Resume the passage on trekking in Nepal with a guidebook, starting after its last sentence.

## [EXCERPTED TEXT]

········

While trekking in Nepal, I had a copy of the Lonely Planet Guide to Trekking in the Himalayas, borrowed from our mates Caolan and Barbara. It was especially notable for its incredible medical section, which contained lots of info on what drugs to use to treat various diseases, described symptomatically (of course, in most of the world, most of the common illnesses boast symptoms similar to “I have greenish foul-smelling gravy squirting from both ends of my body”. But it’s good to be able to tell them apart).

It was also notable, because anyone who had a copy knew all about altitude sickness, and were indescribably paranoid. The ones who were charging up the trails as fast as they could generally did not have a copy, and no doubt half of them came back down again in slightly nasty circumstances.

········

## [EXTRACTED RECORDS]
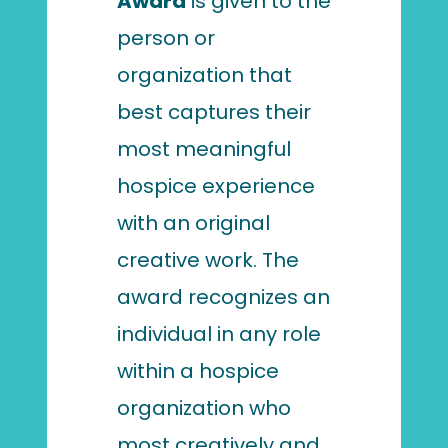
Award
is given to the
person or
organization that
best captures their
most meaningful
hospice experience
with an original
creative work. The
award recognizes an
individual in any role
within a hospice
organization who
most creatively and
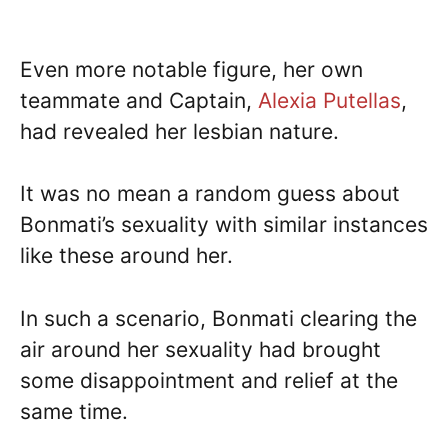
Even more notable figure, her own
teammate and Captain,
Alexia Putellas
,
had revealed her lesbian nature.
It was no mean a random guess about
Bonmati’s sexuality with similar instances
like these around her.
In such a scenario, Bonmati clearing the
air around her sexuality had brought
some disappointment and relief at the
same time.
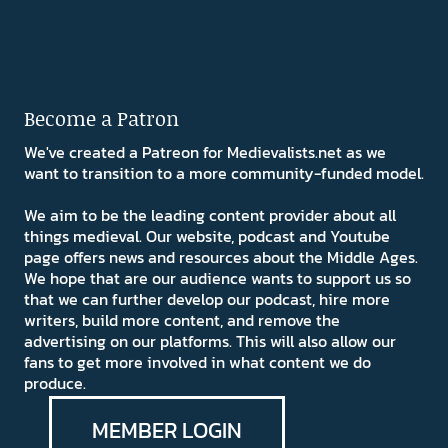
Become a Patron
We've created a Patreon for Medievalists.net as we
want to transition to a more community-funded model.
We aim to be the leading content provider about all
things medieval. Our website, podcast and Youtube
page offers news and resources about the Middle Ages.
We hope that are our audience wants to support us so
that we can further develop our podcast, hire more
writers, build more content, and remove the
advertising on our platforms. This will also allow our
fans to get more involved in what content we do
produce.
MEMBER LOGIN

········

## [OUTPUT FOR THIS EXERCISE]
Anyway, it was the best medical info I’ve ever read. Reading the paper today, I came across a reference to e-med.co.uk, which claims to be medical info, including treatment details, for people who might be far away from a doctor. The perfect resource for a know-it-all who doesn’t want to spend money and time on a doctor, just to be told to go home and take an aspirin! Unfortunately it seems to be a “consultation by email” service, rather than “look it all up” one. Ah well.

Caolan and Barbara should be somewhere around Oz by now. I must see if I can dig up the URL of their travelogue site, it’s great fun.